Doch Leslie will nicht so leicht aufgeben. "Können wir den Richter nicht um Aufschub bitten? In 48 Stunden kann ich die 11.000 aufbringen", bedrängt sie ihren Anwalt. Nazrali stößt einen tiefen Seufzer aus und läuft dann rüber zu den vornehmen Kollegen, die am anderen Ende des Gangs stehen. Zehn Minuten später sitzen alle wieder vor Richter Tingling. Mit dem Einverständis von Kahans Leuten gewährt er die Frist. Leslie Day hat noch einmal ihren Kopf aus der Schlinge gezogen. Vorerst.

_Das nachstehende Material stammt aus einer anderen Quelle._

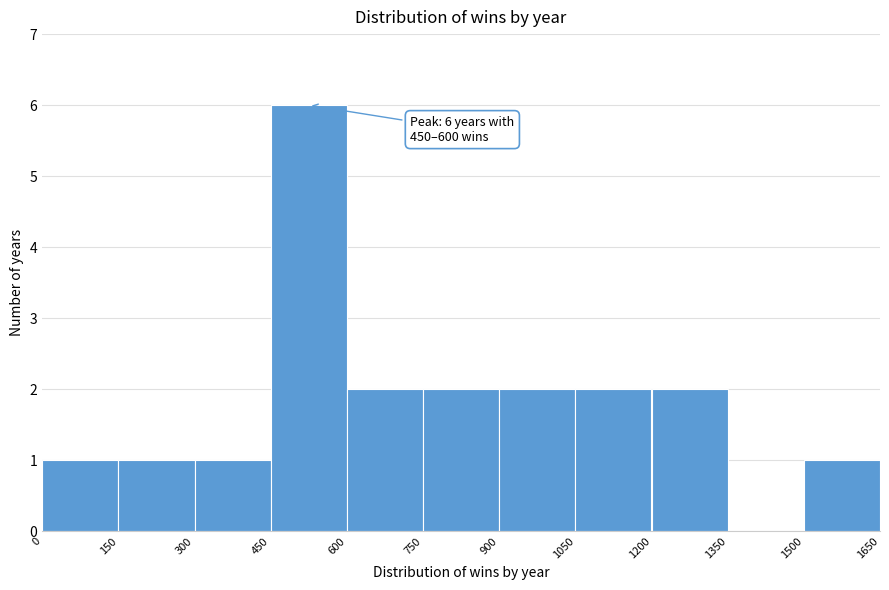

Which range on the x-axis has the tallest bar?

450 to 600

In der Zeit nach dem Gerichtstermin spitzt sich in New York die Subprime-Krise weiter zu. Das Finanzhaus Bear Stearns kollabiert, die Stadt muss wegen mangelnder Steuereinnahmen Polizisten entlassen und den Ausbau der U-Bahn verschiebt. Läden schließen, an Häusern, die noch vor Wochen keinen Tag auf dem Markt gewesen wären, hängen wochenlang die "For Sale"-Schilder. Die Restaurants sind leer, die fetten Jahre sind vorbei.

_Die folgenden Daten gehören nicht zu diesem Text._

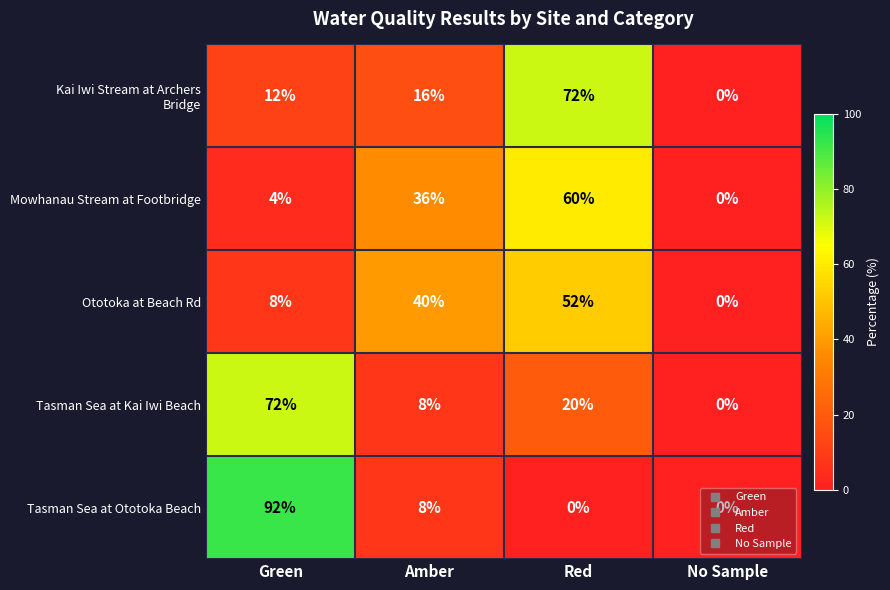

True or false: Tasman Sea at Kai Iwi Beach has a value of 114 at Green.

False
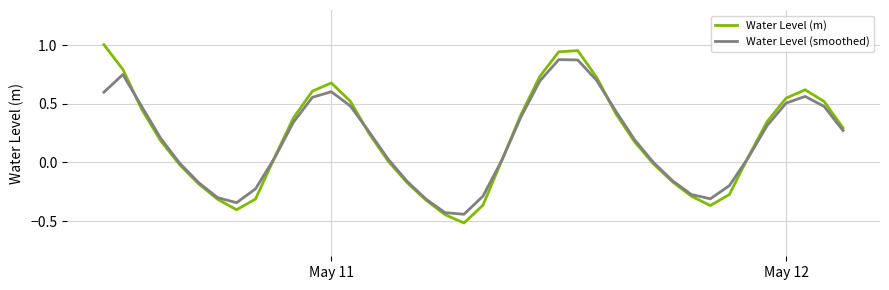

What is the smallest value displayed?

-0.5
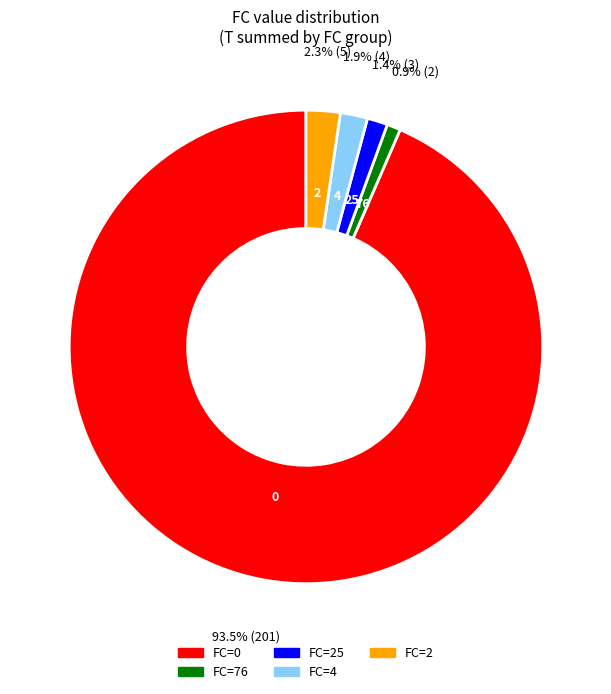

Which has a higher value, FC=2 or FC=25?

FC=2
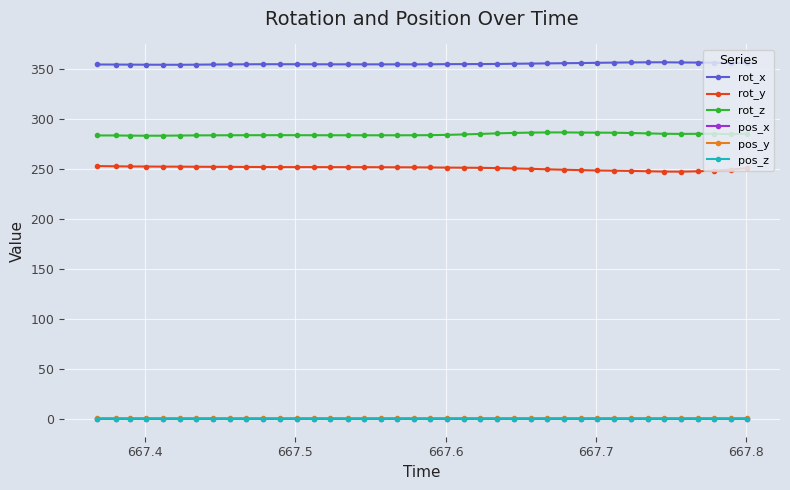

True or false: rot_y and pos_z cross at least once.

False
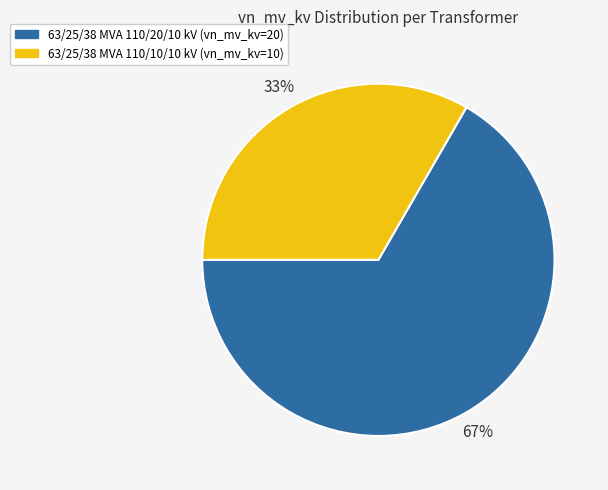

How many slices are in this pie chart?

2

Trotzdem, Leslie Day ist guter Dinge. Sie sitzt in der Sonne auf den Stufen ihres Hauses. Wie viele New Yorker hat sie das Gefühl, dass die Stadt wieder ein wenig menschlicher wird, dass vielleicht durch die Krise mehr Platz für die kleinen Leute wird.
Ihr vorsichtiger Optimismus wird durch gute Nachrichten in ihrem Fall genährt. Die Mitglieder ihrer Kirchengemeinde haben zusammengelegt und fristgerecht die 11.000 Dollar für sie bezahlt. Sie hat einen neuen Termin bei Richter Tingling, bei der letzten Anhörung hatte sie den Eindruck, dass er diesmal wirklich zugehört hat. "Er fängt glaube ich an, zu verstehen, worum es hier geht und was wir für Leute sind", sagt sie und blinzelt in die Sonne.

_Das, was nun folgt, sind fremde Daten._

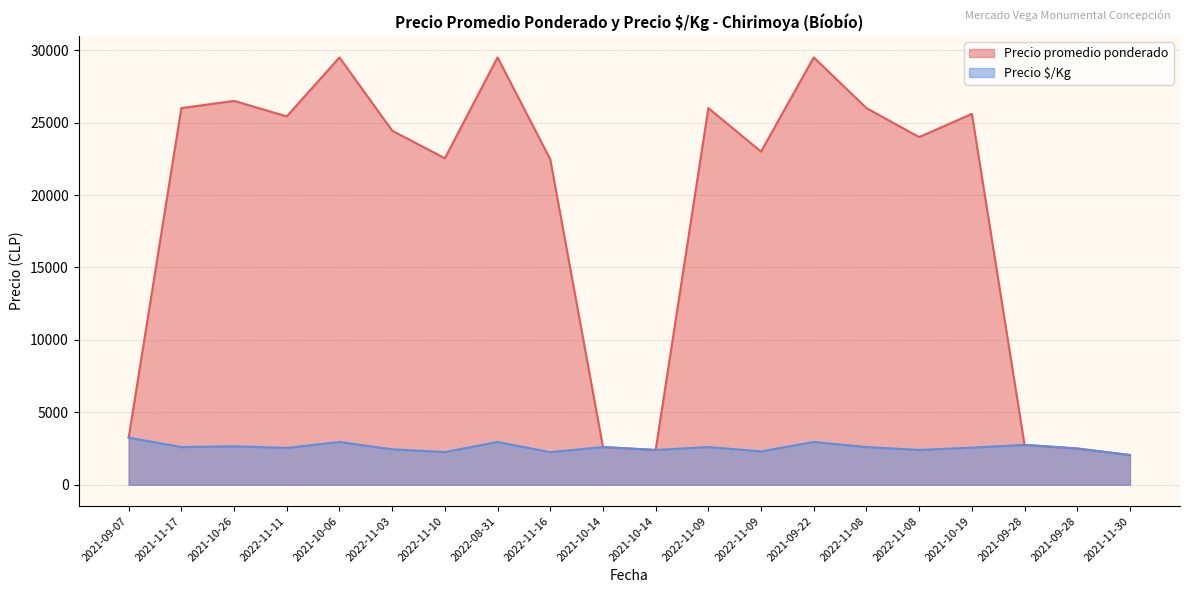

True or false: Precio $/Kg and Precio promedio ponderado intersect in this chart.

False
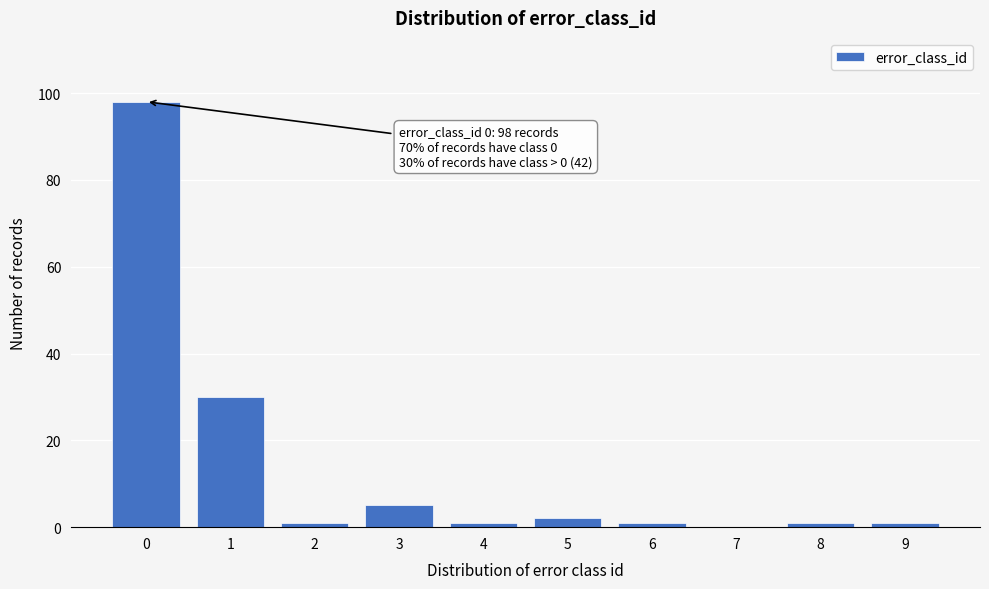

Reading right to left, transcribe all the data shown in this chart.

9=1	8=1	7=0	6=1	5=2	4=1	3=5	2=1	1=30	0=98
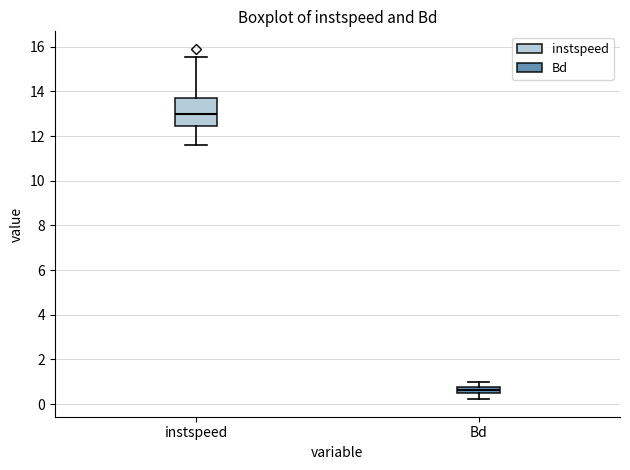

Comparing the boxes themselves (not the whiskers), which one is the tallest?

instspeed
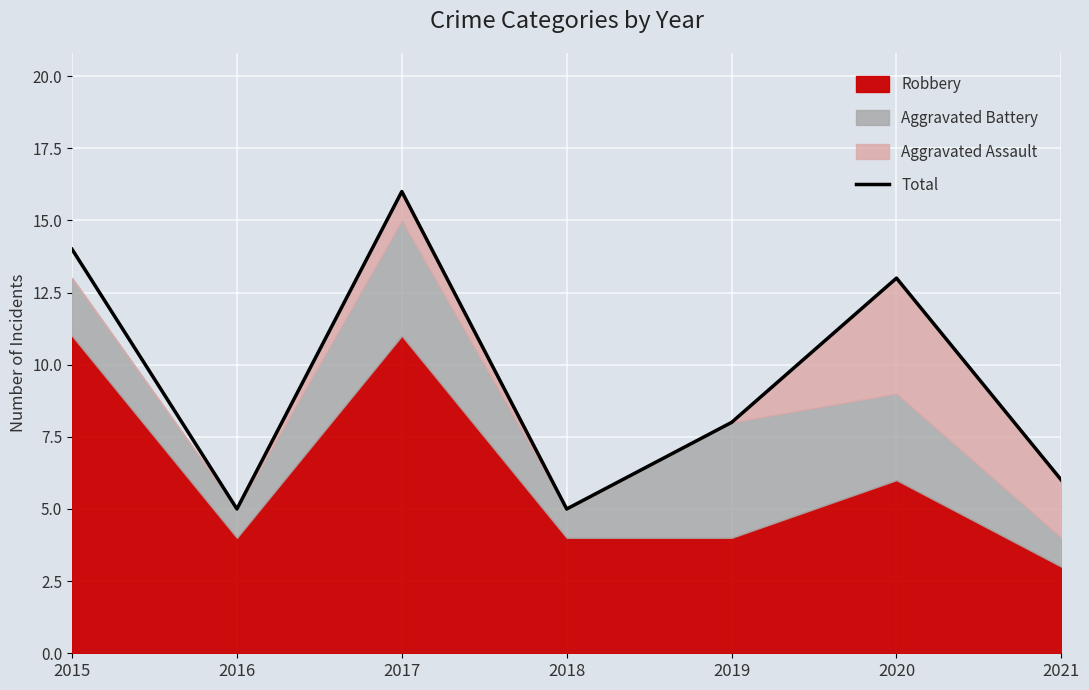

Rank the categories by value from highest to lowest.

2017, 2015, 2020, 2019, 2021, 2016, 2018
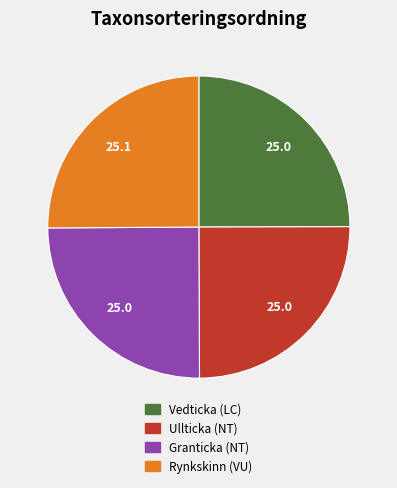

What is the ratio of the value at Vedticka (LC) to the value at Granticka (NT)?

1.0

Nachdem Leslie den Termin für ihr Gerichtsverfahren bekommen hatte, erzählt sie, habe sie vor lauter Freude Leute zum Essen einglanden. "Es war das erste Mal seit vielen Jahren. Es gab zwar nur Pappteller und wir haben auf Kisten gesessen, aber es hat sich wie Zuhause angefühlt." Dass es noch ein weiter Weg ist, bis das Haus tatsächlich wieder ein richtiges Heim ist, weiß Leslie allerdings. Erst muss sie das Gerichtsverfahren auch gewinnen. Dann muss sie die Hypothek, in die der Mietvertrag gegebenfalls umgewandelt wird, abbezahlen. Und natürlich muss sie weiter zwei Jobs machen, um Geld für die Renovierung beiseite zu legen, die sich wohl noch Jahre hinziehen wird. Der Alptraum ist noch lange nicht vorbei. Aber es besteht zumindest die vage Hoffnung, dass Leslie Day eines Tages wieder daraus erwacht.